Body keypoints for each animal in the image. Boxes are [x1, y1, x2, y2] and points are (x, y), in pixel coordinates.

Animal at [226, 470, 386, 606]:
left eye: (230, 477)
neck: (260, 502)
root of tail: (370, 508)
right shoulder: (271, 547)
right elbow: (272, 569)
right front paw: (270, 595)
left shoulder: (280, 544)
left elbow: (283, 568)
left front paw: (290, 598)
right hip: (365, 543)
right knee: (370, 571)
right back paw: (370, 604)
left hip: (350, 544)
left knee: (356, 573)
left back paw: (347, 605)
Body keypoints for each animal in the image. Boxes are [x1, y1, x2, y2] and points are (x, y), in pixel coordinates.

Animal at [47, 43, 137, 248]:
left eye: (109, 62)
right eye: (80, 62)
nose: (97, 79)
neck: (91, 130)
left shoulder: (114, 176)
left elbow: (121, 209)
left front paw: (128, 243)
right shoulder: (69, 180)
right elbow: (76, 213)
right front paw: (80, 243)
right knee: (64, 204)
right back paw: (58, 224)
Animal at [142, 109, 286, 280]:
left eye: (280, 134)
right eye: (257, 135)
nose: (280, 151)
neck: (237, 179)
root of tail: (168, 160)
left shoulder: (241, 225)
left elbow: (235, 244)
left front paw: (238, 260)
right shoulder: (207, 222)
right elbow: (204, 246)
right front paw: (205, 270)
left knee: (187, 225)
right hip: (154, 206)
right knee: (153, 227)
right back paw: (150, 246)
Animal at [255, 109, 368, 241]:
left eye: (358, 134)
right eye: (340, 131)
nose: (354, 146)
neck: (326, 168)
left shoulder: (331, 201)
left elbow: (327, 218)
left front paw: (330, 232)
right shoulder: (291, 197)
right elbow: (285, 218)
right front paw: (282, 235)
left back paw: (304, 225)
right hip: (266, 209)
┄┄┄┄┄┄
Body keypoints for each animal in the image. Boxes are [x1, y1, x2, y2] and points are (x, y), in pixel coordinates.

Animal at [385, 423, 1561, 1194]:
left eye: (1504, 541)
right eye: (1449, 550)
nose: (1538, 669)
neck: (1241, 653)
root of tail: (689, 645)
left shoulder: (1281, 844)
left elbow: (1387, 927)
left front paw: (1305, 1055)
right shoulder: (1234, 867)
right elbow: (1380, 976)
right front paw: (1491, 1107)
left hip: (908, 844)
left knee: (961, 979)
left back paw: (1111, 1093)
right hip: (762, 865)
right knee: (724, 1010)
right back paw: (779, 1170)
┄┄┄┄┄┄
EXERCISE PROMPT:
Look back at the entries above and repeat, unchanged, every line from the line holding "left elbow: (1387, 927)" through the line holding "right back paw: (779, 1170)".

COMPLETED TASK:
left elbow: (1387, 927)
left front paw: (1305, 1055)
right shoulder: (1234, 867)
right elbow: (1380, 976)
right front paw: (1491, 1107)
left hip: (908, 844)
left knee: (961, 979)
left back paw: (1111, 1093)
right hip: (762, 865)
right knee: (724, 1010)
right back paw: (779, 1170)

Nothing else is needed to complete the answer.